3.5. Quantitative Comparative Experiments

Table 3 reports the overall comparison results of eight evaluation metrics on the LEVIR-CD dataset. Our method achieves the most inspiring results in terms of Precision (93.41%), F1-score (92.02%), IOU_0 (98.07%), IOU_1 (85.22%), mIOU (91.64%), OA (98.26%), and Kappa (91.04%). Notably, MSCANet obtains the highest Recall (91.85%), indicating that the effective combination of CNN and Transformer can improve the network’s ability to perceive building changes. Our proposed method has a slightly lower Recall value than LUNet, IFNet, BITNet, and MSCANet, but our F1-score value is still 2.7% higher than BITNet, demonstrating that our method has the strongest comprehensive performance.

Table 4 presents the quantitative comparison results of our method and the comparison methods on the SYSU-CD dataset. Among the comparison methods, FC-EF achieves the best Recall value, with a Precision and F1-score of 64.58% and 75.13%, respectively, which are 20.79% and 5.53% lower than our Precision and F1-score. Benefiting from its multi-scale feature fusion strategy, IFNet obtains an F1-score of 80.98%, exceeding ours by 0.32%. The MMDF module can reduce the loss of key information in the process of multi-scale feature fusion. Therefore, we have the highest Precision value of 85.37%, which is 4.75% higher than the second ranked BITNet.

Table 5 shows that we outperform the other eight methods in terms of Precision, F1-score, IOU_0, IOU_1, mIOU, OA, and Kappa, achieving 91.44%, 89.22%, 98.97%, 80.55%, 89.76%, 99.01%, and 88.71%, respectively, from the WHU-CD dataset. Furthermore, these results confirm the validity of the progressive context-aware aggregation and MMDR modules. Since the LSTM module in LUNet is not sensitive to building changes before and after the earthquake, its overall index is unsatisfactory. The results indicate that FC-Siam-diff achieves the highest Recall value of 94.30%, which is 7.18% higher than our method. In spite of the fact that our method does not achieve the highest Recall due to our focus on preventing false positives, our IOU_0 and IOU_1 values reach 98.97% and 80.55%, respectively, indicating that our proposed method is capable of correctly identifying unchanged and changed areas.

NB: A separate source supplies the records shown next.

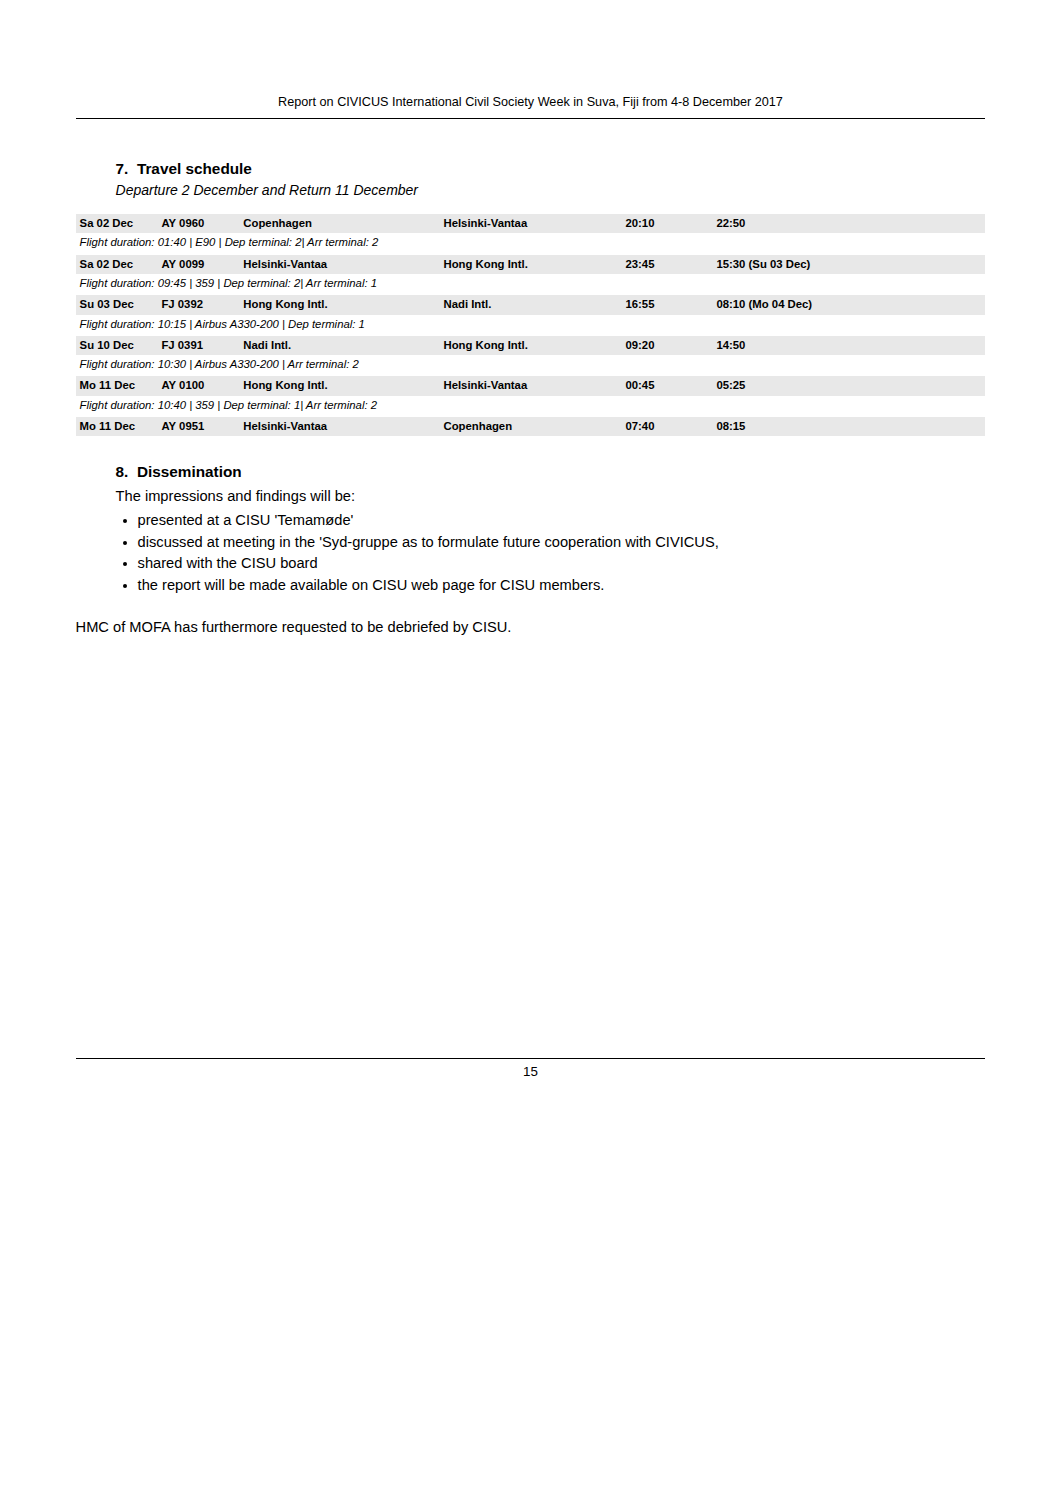Report on CIVICUS International Civil Society Week in Suva, Fiji from 4-8 December 2017
7. Travel schedule
Departure 2 December and Return 11 December
| Sa 02 Dec | AY 0960 | Copenhagen | Helsinki-Vantaa | 20:10 | 22:50 | |
| Flight duration: 01:40 / E90 / Dep terminal: 2/ Arr terminal: 2 |
| Sa 02 Dec | AY 0099 | Helsinki-Vantaa | Hong Kong Intl. | 23:45 | 15:30 (Su 03 Dec) | |
| Flight duration: 09:45 / 359 / Dep terminal: 2/ Arr terminal: 1 |
| Su 03 Dec | FJ 0392 | Hong Kong Intl. | Nadi Intl. | 16:55 | 08:10 (Mo 04 Dec) | |
| Flight duration: 10:15 / Airbus A330-200 / Dep terminal: 1 |
| Su 10 Dec | FJ 0391 | Nadi Intl. | Hong Kong Intl. | 09:20 | 14:50 | |
| Flight duration: 10:30 / Airbus A330-200 / Arr terminal: 2 |
| Mo 11 Dec | AY 0100 | Hong Kong Intl. | Helsinki-Vantaa | 00:45 | 05:25 | |
| Flight duration: 10:40 / 359 / Dep terminal: 1/ Arr terminal: 2 |
| Mo 11 Dec | AY 0951 | Helsinki-Vantaa | Copenhagen | 07:40 | 08:15 | |
8. Dissemination
The impressions and findings will be:
presented at a CISU 'Temamøde'
discussed at meeting in the 'Syd-gruppe as to formulate future cooperation with CIVICUS,
shared with the CISU board
the report will be made available on CISU web page for CISU members.
HMC of MOFA has furthermore requested to be debriefed by CISU.
15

Table 6 shows the comprehensive comparison results of all methods from the S2Looking-CD dataset. All methods achieve lower performance than those from the above three datasets due to the presence of a large number of side-looking images and irrelevant changes, such as seasonal and light variations. Moreover, the S2Looking dataset contains fewer instances of changing buildings than the three other datasets. The IOU_0 values of all methods are therefore over 98%, whereas the IOU_1 value is below 50%. Under cloud interference, CDNet’s performance is poor in terms of precision, which indicates that contraction and expansion blocks have difficulty detecting building changes. It should be noted that our Precision and F1-score values are still higher than the other comparison methods, achieving 69.68% and 65.36%. This shows that our proposed method is also capable of handling difficult datasets.

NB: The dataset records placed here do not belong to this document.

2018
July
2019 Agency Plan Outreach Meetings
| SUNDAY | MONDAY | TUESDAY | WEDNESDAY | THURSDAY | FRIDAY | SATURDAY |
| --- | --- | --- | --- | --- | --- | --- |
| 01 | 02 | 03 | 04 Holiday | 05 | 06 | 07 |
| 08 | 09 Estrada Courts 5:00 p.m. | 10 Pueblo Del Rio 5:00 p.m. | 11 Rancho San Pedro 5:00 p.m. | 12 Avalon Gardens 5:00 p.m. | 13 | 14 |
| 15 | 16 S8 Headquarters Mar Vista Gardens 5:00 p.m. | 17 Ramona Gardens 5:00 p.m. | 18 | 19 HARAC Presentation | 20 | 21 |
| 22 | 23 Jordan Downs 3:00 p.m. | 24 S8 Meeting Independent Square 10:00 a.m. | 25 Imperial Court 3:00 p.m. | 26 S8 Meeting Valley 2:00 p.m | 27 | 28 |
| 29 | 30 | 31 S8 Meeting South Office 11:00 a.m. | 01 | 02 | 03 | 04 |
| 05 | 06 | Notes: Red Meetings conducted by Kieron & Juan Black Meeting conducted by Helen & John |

Figure 11 illustrates the results of various methods for eight indicators in the form of cumulative distribution curves. LUNet, IFNet, BITNet, and our method perform exceptionally well, with all eight index values ahead of the other comparison methods. We outperform all comparison methods except the Recall metric. Although LUNet, IFNet, BITNet, and MSCANet narrowly outperform our method in the Recall metric, our Precision metric is 5% higher than even the second place BITNet. Additionally, the highest F1-score value indicates that we are capable of achieving comprehensive BCD results.

Figure 12 illustrates the results of eight metrics in box diagrams. Each box has a horizontal line that represents the midline. The lines below and above the box indicate the minimum and maximum values, respectively. According to the box diagrams, the Precision metric distribution has the greatest difference. This suggests that our method is most effective at distinguishing actual changing pixels. Despite our lower Recall value than LUNet, IFNet, BITNet, and MSCANet, the discrepancy is not very significant. Additionally, we find that the data distributions for the other six metrics are ideal, exceeding those of other methods by a wide margin. Therefore, our proposed method demonstrates a high degree of reliability among the nine methods tested.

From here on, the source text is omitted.